# <center>  $\color{indigo}{\text{Data preparation }}$ </center>

## <center>  $\color{indigo}{\text{Bellevue University. }}$ </center>
## <center>  $\color{indigo}{\text{DSC 540 }}$ </center>
#### <center>  $\color{indigo}{\text{Movie Data Analysis}}$ </center>
### <center>  $\color{indigo}{\text{ Project Milestone - 4. }}$ </center>
### <center>  $\color{indigo}{\text{ SAMUEL ABOYE. }}$ </center>

# **Cleaning/Formatting Website Data**

#### **Overview**
After downloading the movie data from IMDb, we utilize these datasets to fetch additional information, clean and transform them for better integration, and enrich our existing dataset with detailed metadata. This process allows us to enhance our dataset with more comprehensive information, such as detailed ratings, cast and crew data, and other relevant movie information.

#### **Data Source Description**
The IMDb datasets provide a wide range of information about movies, TV shows, and their associated cast and crew. The data includes titles, ratings, crew details, and episode information. We plan to download various IMDb datasets and integrate them with our existing movie data to expand the dataset.

#### **IMDb Data Files Available for Download**
Documentation for these data files can be found on [IMDb Non-Commercial Datasets](https://datasets.imdbws.com/).

----------

GIVEN REQUEST A -
From the movie data text, repeat the passage starting at "#### **Data Source" up to and including "[IMDb Non-Commercial Datasets](https://datasets.imdbws.com/).".
GIVEN REQUEST B -
According to the movie data text, what kinds of information do the IMDb datasets include?

SUPPLIED DATA -
----------

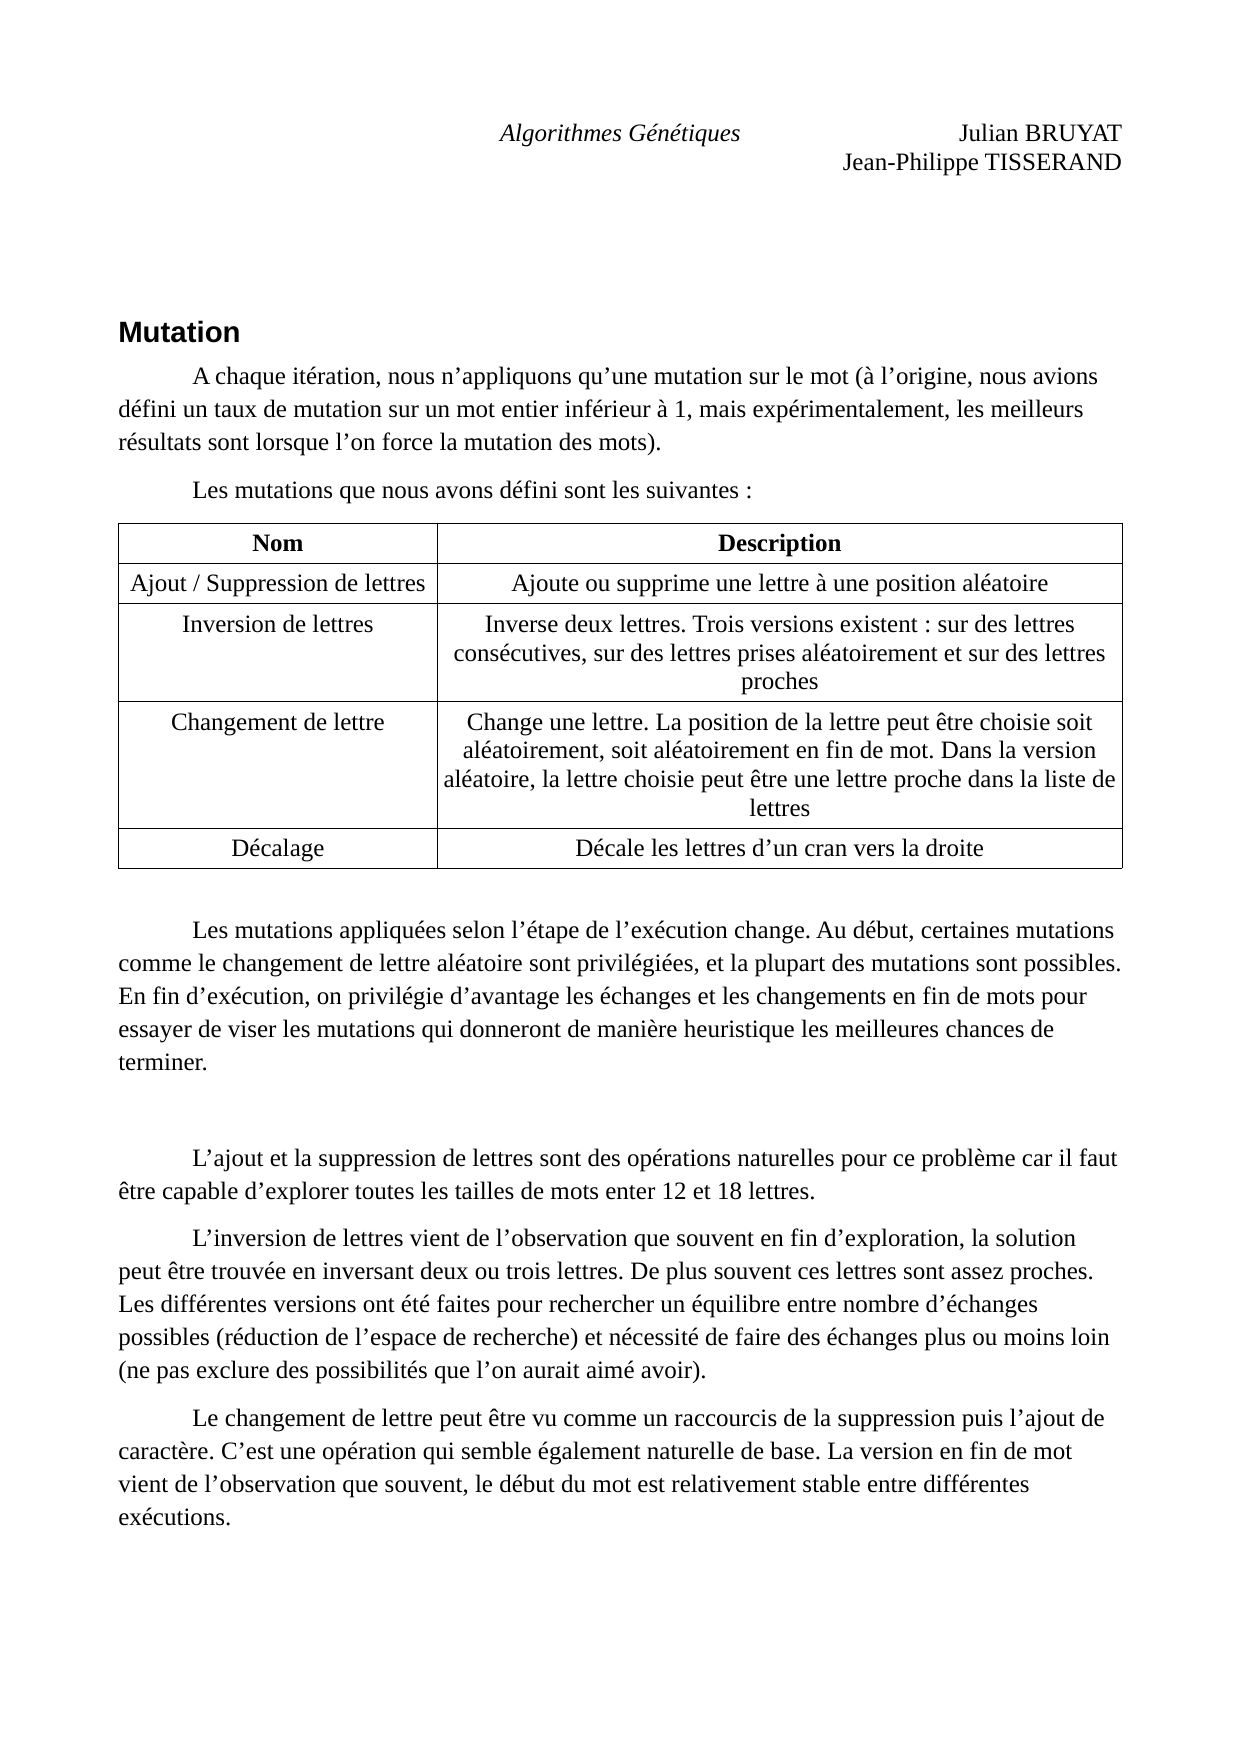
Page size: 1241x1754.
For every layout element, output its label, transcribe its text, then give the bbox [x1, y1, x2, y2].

----------

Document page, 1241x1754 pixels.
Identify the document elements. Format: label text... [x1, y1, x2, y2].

----------

PROBLEM SOLUTION A -
#### **Data Source Description**
The IMDb datasets provide a wide range of information about movies, TV shows, and their associated cast and crew. The data includes titles, ratings, crew details, and episode information. We plan to download various IMDb datasets and integrate them with our existing movie data to expand the dataset.

#### **IMDb Data Files Available for Download**
Documentation for these data files can be found on [IMDb Non-Commercial Datasets](https://datasets.imdbws.com/).

PROBLEM SOLUTION B -
Titles, ratings, crew details, and episode information.